Most people know that Judaism, Christianity and Islam are all descended from Abraham, the Patriarch of the three Semitic faiths. If these three religious “children” all came from the same “Father” so to speak, why can’t they all just get along? The reason why Judaism, Christianity and Islam seem at odds with each other can be understood as a result of the original purpose for each religion. First off, Judaism was meant only for the Jewish people -- no one else.
God says in the Old Testament, in Deuteronomy 6:4, “Hear ye O Israel, the Lord our God is one Lord.” This is exactly what Jesus himself quotes to his followers when they ask him: “What is the highest commandment?” Hardly surprising -- most people know Jesus was Jewish, that he was raised as a Jew and that he observed all the laws and rituals associated with Judaism. Jesus himself says he did not come to destroy the Mosaic Law (Matt. 5:17) and that his mission as stated in Matt. 15:24 was only to “gather the Lost Sheep of the House of Israel” – the Jews, in Judea and elsewhere.
Specifically, Jesus came as the Messiah for the Jewish people to reform them of their worldliness and hard-heartedness. Jesus also came to prepare the Jews for their next Prophet, one who would be like Moses and whose type and nature of prophethood (Law-bearing verbal revelation) along with the location of his advent (Mount Paran in Arabia) are mentioned clearly in Deuteronomy 18:18-21 and Deuteronomy 33:2. (Paul, a Rabbinical Jew educated under Gamaliel in the exegesis of the Torah and its numerous prophecies, must certainly have understood these prophecies and their import. This would explain why he went to Arabia for three years after initially converting to Christianity in 35 AD. Was Paul hoping to become the Law-bearing Prophet foretold in Deut. 18:18-21 and 33:2 -- the “Holy One from Mount Paran” prophesized in Habakkuk 3:3...? Paul himself never tells, but his actions speak volumes.)
Islam came six centuries after Jesus to restore the original, pure understanding of the true Oneness of God as defined in Judaism, and to strengthen the love for God and the kindness towards humanity as demonstrated by the original Jewish followers who accepted Jesus as their Messiah. Let’s start with the Jewish Scriptures.

§ §

| EXERCISE REQUIREMENTS |
(a) Decide whether each statement agrees with the passage on Judaism, Christianity and Islam above. Answer yes or no for each, and quote the words of the passage that decide it. (i) Islam came six centuries after Jesus. (ii) Paul spent five years in Arabia after converting. (iii) Judaism was meant for all peoples.
(b) Repeat the part of the passage on Judaism, Christianity and Islam starting with "God says in" and going on through "Judea and elsewhere.".

§ §

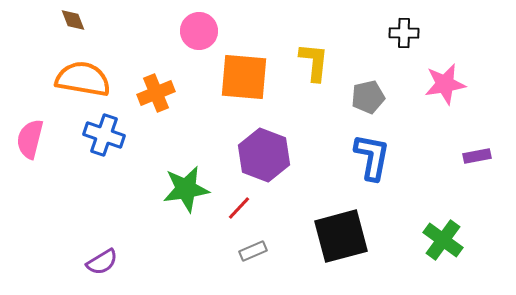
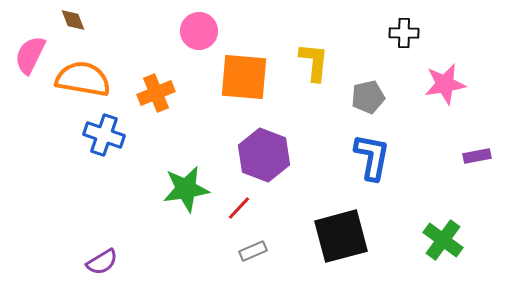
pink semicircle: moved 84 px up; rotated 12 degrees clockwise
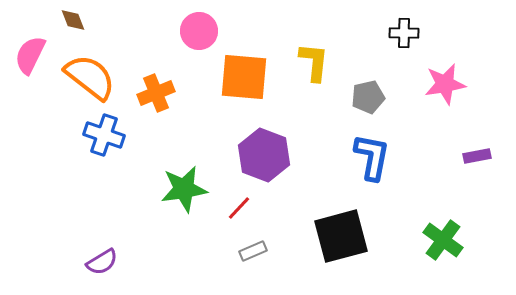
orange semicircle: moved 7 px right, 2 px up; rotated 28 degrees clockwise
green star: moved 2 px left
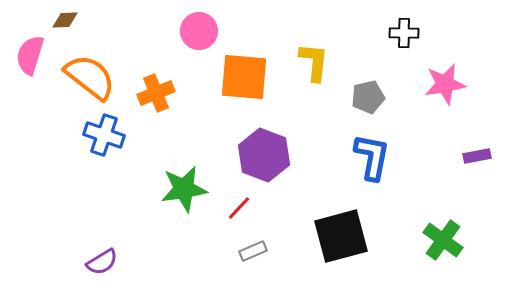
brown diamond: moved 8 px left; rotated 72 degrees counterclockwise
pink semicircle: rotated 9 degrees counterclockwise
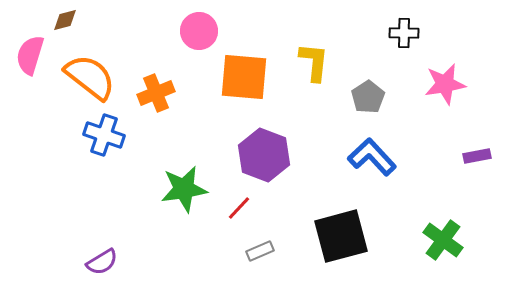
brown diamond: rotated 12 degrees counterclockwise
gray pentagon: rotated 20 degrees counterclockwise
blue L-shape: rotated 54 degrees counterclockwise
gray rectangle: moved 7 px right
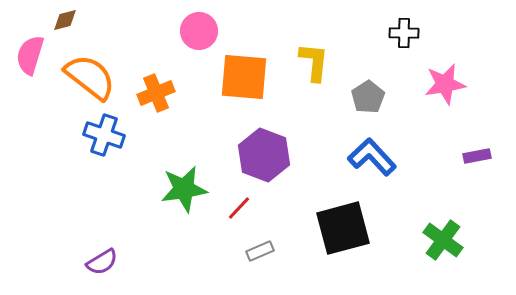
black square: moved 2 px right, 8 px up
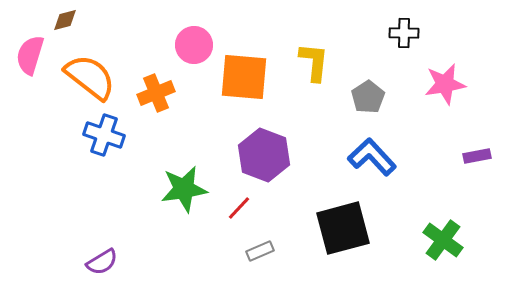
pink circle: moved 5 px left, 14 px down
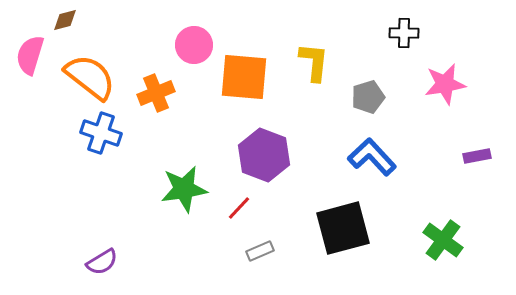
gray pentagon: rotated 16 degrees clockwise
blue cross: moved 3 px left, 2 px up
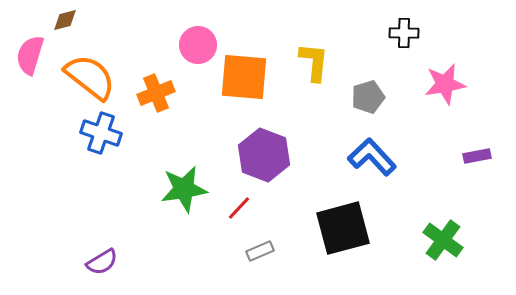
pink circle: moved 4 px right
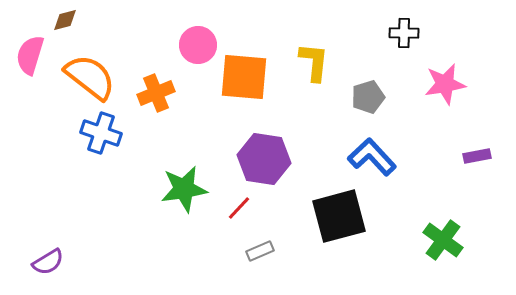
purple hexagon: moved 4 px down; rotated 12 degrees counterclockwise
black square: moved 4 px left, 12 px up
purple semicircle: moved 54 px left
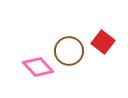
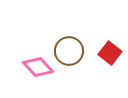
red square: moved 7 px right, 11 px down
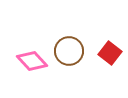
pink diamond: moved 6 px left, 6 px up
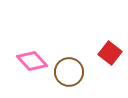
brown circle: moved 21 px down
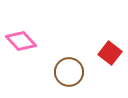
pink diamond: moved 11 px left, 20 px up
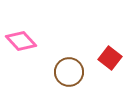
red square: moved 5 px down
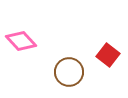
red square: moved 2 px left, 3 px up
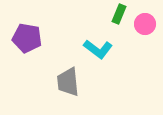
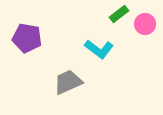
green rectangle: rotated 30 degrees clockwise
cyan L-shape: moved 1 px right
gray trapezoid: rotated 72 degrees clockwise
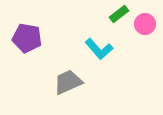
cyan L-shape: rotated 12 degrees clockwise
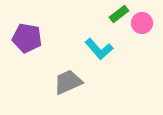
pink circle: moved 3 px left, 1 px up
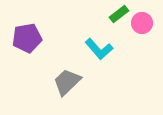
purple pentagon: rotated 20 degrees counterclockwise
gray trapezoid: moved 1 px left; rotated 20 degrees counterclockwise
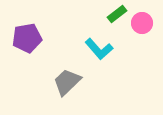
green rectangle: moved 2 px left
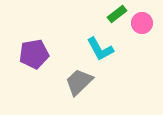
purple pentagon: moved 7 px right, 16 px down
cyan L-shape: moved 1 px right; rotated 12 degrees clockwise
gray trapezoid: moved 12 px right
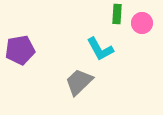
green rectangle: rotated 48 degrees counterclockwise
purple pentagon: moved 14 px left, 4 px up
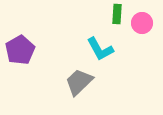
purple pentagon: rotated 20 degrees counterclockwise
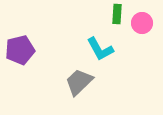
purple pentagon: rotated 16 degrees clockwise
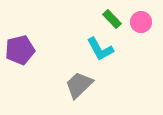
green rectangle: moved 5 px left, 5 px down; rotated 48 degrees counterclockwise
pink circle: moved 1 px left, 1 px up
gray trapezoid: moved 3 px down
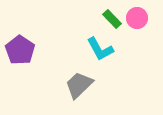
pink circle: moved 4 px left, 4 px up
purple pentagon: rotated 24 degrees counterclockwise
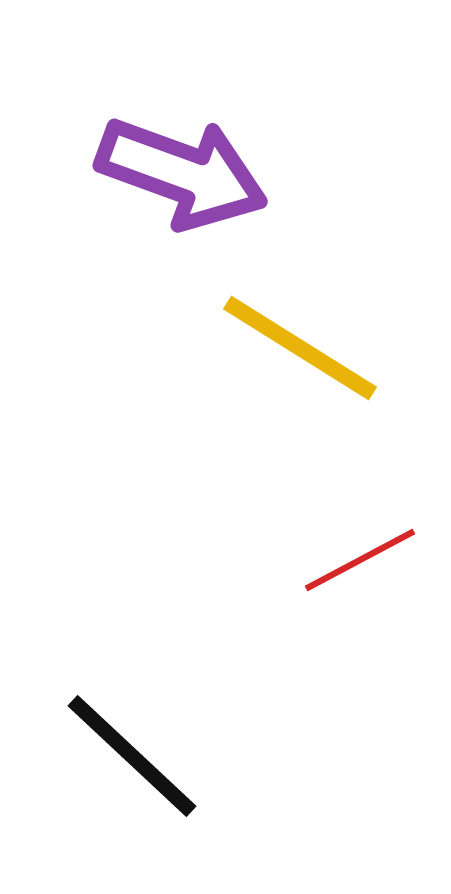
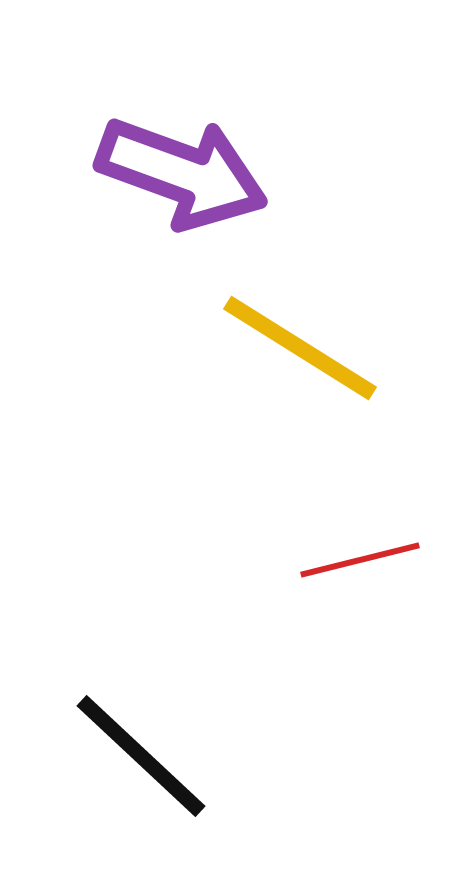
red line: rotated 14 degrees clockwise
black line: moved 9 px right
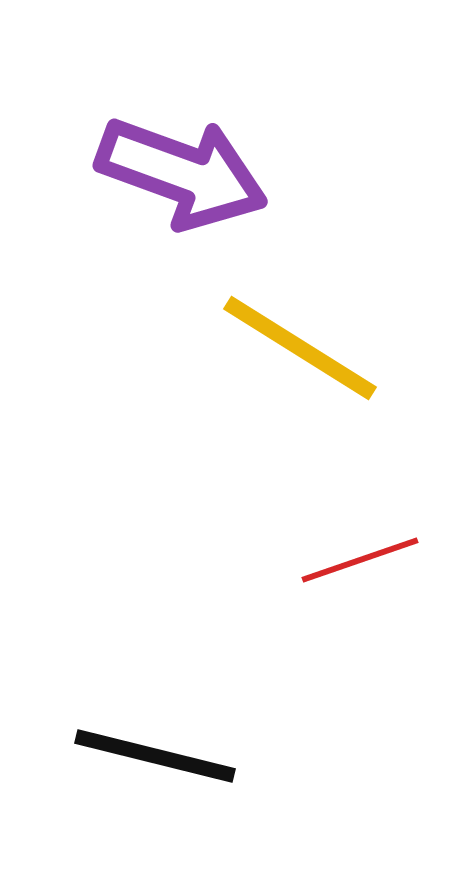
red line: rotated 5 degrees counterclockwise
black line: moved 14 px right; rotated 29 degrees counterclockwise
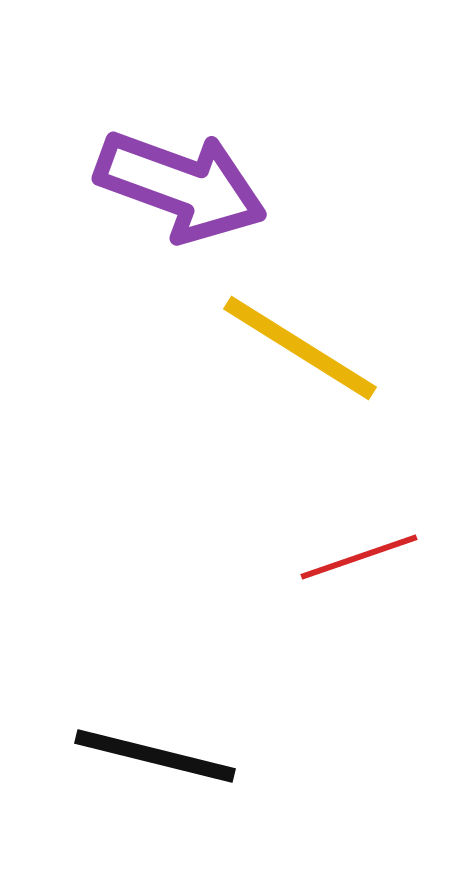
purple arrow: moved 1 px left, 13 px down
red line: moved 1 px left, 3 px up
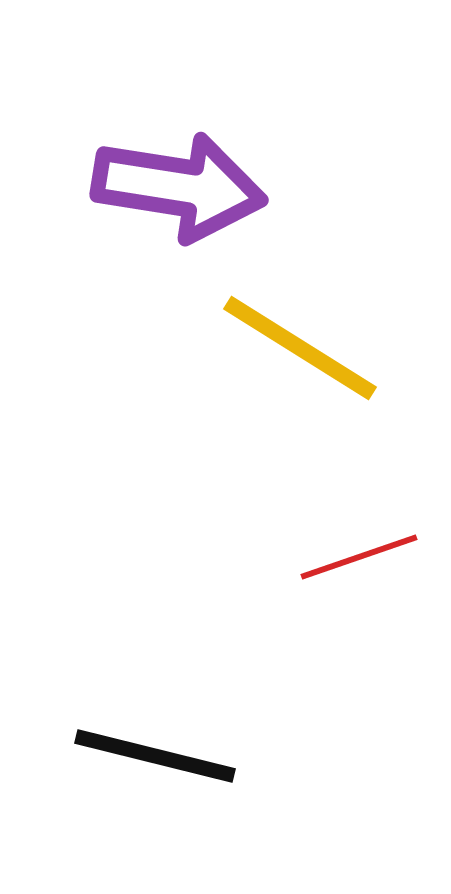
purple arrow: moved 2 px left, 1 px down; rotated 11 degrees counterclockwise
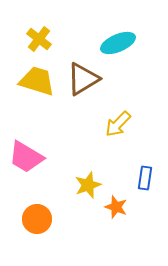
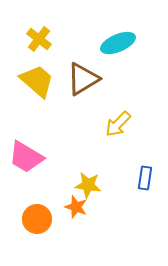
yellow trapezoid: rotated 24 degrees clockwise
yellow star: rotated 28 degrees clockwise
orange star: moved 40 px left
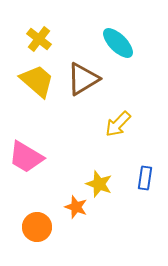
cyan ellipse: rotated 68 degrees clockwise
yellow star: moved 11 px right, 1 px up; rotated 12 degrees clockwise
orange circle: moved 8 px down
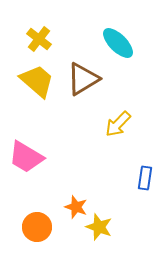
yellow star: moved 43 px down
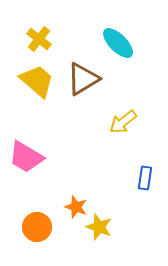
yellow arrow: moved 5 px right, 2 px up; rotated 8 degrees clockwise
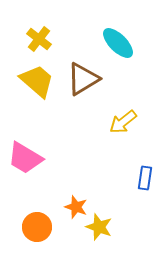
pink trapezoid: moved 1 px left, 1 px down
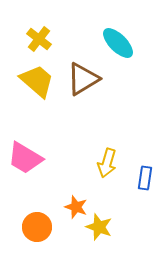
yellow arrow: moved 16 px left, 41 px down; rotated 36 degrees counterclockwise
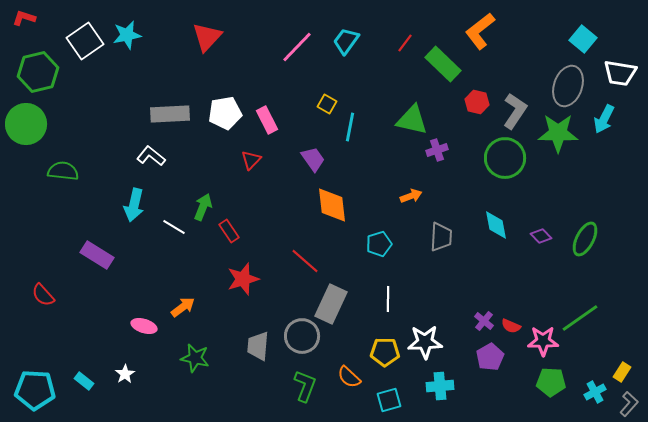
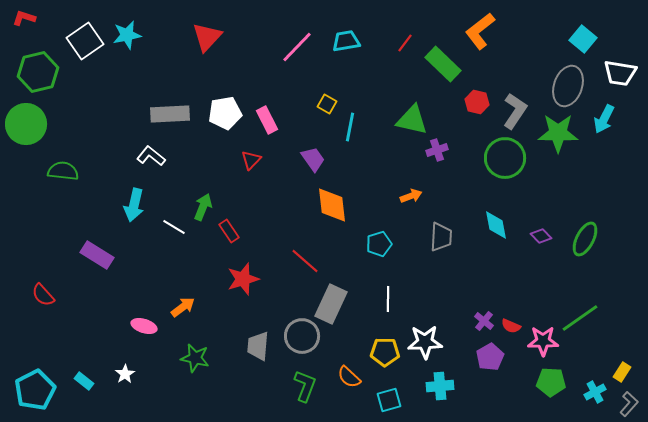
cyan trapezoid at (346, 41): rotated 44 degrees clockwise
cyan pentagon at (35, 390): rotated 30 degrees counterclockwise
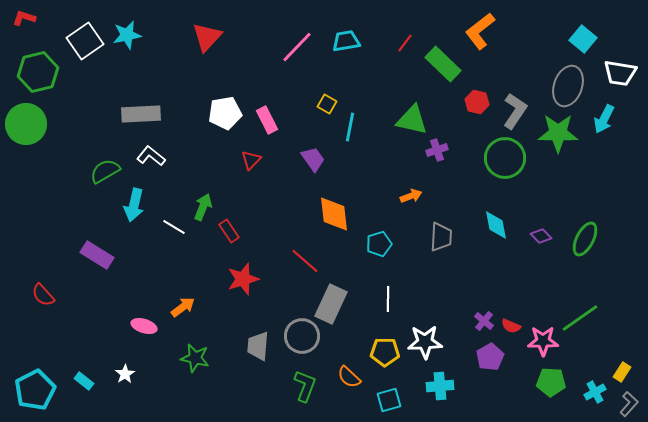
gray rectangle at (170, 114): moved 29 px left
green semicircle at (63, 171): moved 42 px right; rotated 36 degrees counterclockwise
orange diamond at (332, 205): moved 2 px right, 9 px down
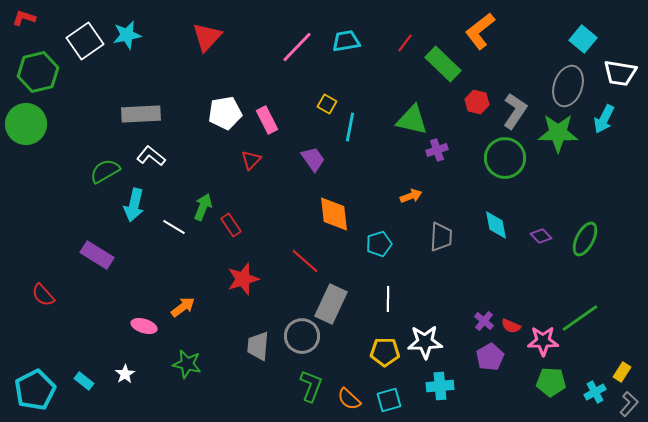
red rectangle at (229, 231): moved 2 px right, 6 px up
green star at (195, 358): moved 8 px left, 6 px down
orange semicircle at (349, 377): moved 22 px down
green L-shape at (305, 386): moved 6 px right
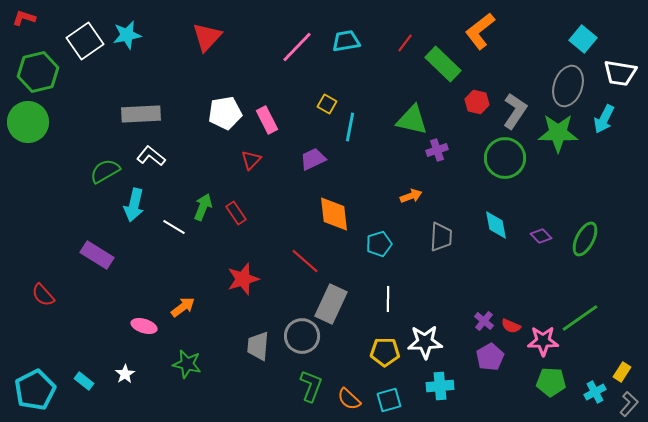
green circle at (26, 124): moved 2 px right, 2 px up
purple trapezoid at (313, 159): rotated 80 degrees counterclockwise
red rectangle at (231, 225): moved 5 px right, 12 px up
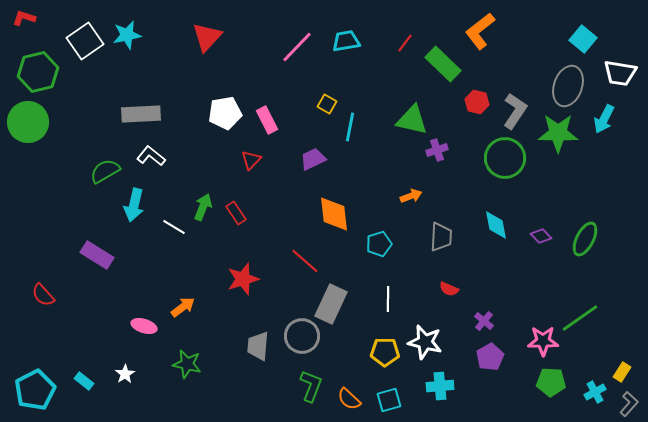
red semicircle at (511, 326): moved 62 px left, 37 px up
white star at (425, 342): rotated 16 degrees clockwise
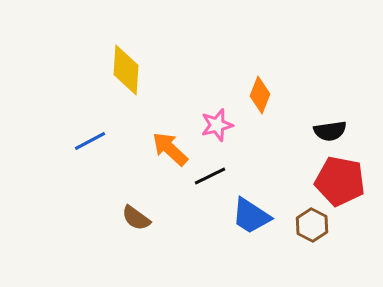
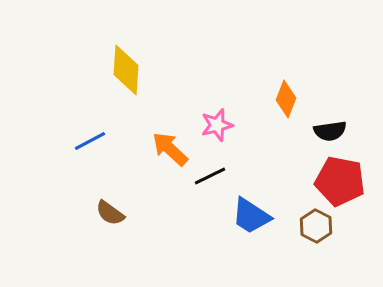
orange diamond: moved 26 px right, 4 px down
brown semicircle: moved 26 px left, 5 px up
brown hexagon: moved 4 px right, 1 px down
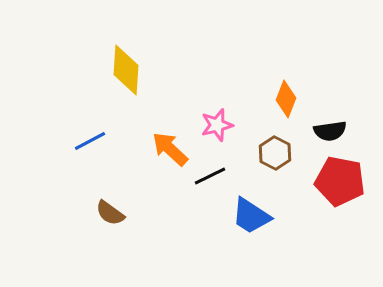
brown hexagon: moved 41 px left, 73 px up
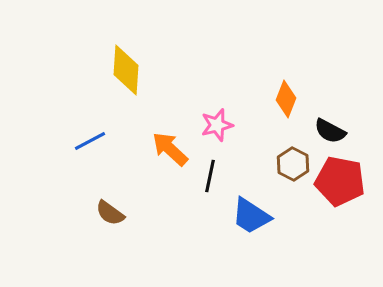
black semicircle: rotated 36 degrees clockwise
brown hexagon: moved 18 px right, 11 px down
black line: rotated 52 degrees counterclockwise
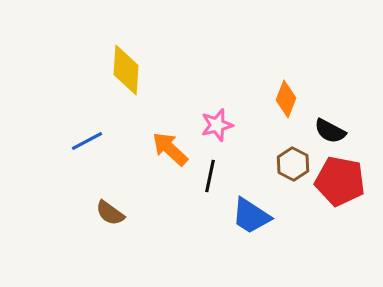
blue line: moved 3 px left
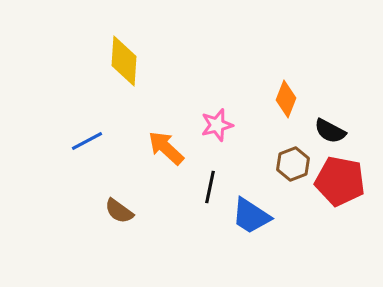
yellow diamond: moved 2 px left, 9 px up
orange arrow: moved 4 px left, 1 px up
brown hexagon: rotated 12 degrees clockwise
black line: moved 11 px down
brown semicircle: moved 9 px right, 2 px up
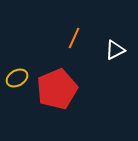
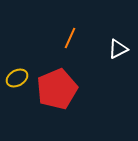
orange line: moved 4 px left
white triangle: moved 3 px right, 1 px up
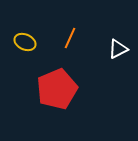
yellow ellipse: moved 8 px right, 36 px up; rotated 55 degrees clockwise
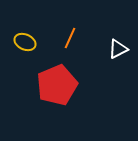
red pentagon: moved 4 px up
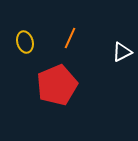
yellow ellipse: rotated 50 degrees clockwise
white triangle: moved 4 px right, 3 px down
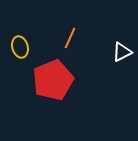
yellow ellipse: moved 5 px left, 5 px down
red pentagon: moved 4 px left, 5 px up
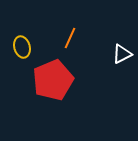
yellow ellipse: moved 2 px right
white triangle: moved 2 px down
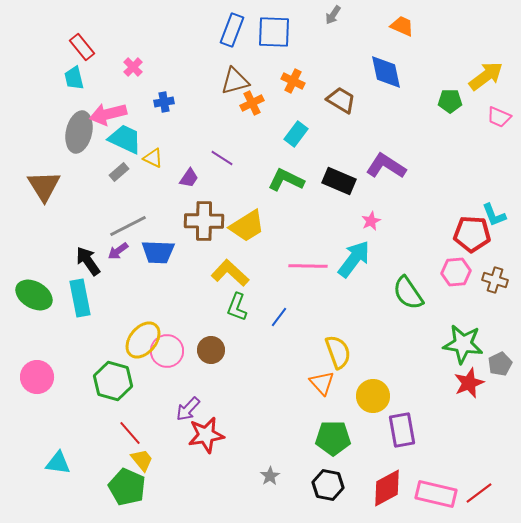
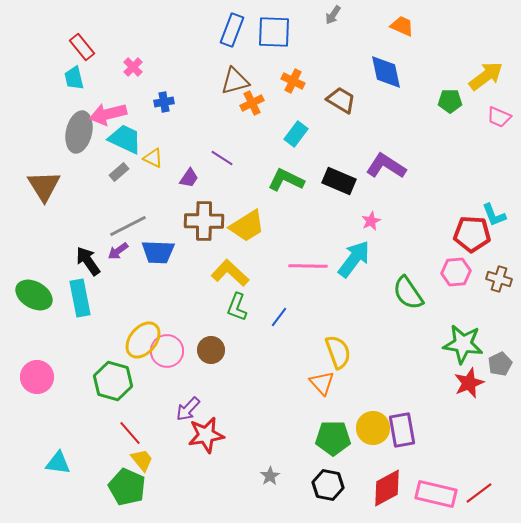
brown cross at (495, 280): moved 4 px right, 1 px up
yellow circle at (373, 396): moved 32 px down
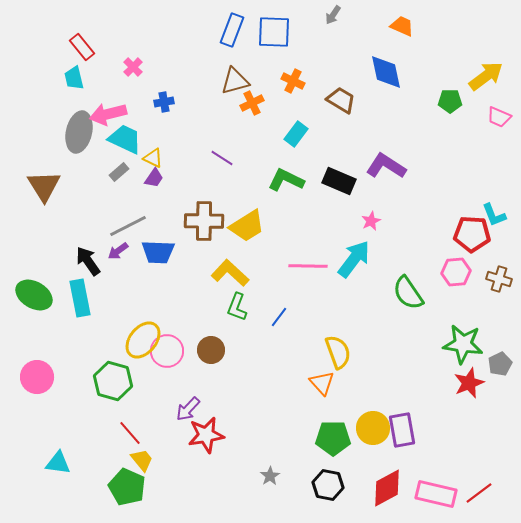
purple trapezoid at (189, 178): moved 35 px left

§ §

| THE REPLIES |
(a)
(i) Yes: "Islam came six centuries after Jesus"
(ii) No: "he went to Arabia for three years after initially converting to Christianity in 35 AD"
(iii) No: "Judaism was meant only for the Jewish people -- no one else."

(b)
God says in the Old Testament, in Deuteronomy 6:4, “Hear ye O Israel, the Lord our God is one Lord.” This is exactly what Jesus himself quotes to his followers when they ask him: “What is the highest commandment?” Hardly surprising -- most people know Jesus was Jewish, that he was raised as a Jew and that he observed all the laws and rituals associated with Judaism. Jesus himself says he did not come to destroy the Mosaic Law (Matt. 5:17) and that his mission as stated in Matt. 15:24 was only to “gather the Lost Sheep of the House of Israel” – the Jews, in Judea and elsewhere.